By allowing your images to be scaled with percentages, they can be made to fit the screen size of any device that visits your site. By using the “max-width” command in CSS, you can change the percentage of how wide your image will be depending on the viewable display of the device.
Using Your Browser
As you can reshape your browser to a variety of sizes, it is the perfect tool to show you how your website would look on smaller screens. If you use your web browsers to create your website, you are able to see what effect your images will have in a variety of ways. This is a great method to see how your max-width command works with images and the way CSS can manipulate your site to give the visitor the best experience possible.
Using @media in CSS
Using CSS3, the @media command gives you quite a bit of control over how your website interacts with visitors. From the @media command regarding individual pixel sizes, you can change the font size to become more legible, change the size of your site’s container to fit perfectly within a screen, or alter the size of an image for easier viewing.
Some websites have a navigation bar that simply won’t fit across a small viewable screen.
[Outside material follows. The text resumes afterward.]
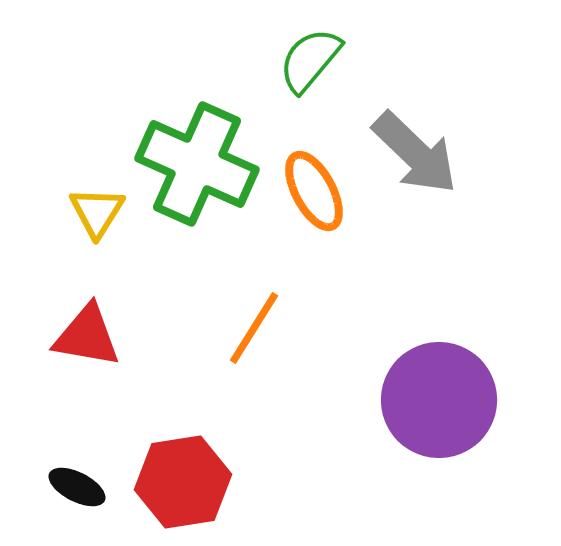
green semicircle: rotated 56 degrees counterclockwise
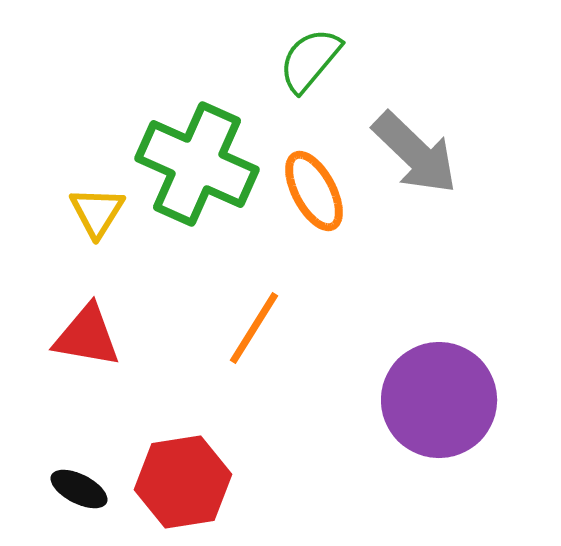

One method that many are looking into is getting rid of the navigation bar all-together. Links can be placed elsewhere for specific content and still make the website navigable.
With the wide range of operating systems, browsers, and Internet capabilities it is next to impossible to please everyone. The best you can do is make sure your content is viewable by the majority.
Gearing for the future may take a complete over-haul of your website if you plan to stay competitive. Your site must be able to accommodate the majority of your visitors, if not all of them. It is time to devise a strategy in order to make your site more device-friendly and functional for your visitors. Examine the possibilities and show your competition that they need to step up their game.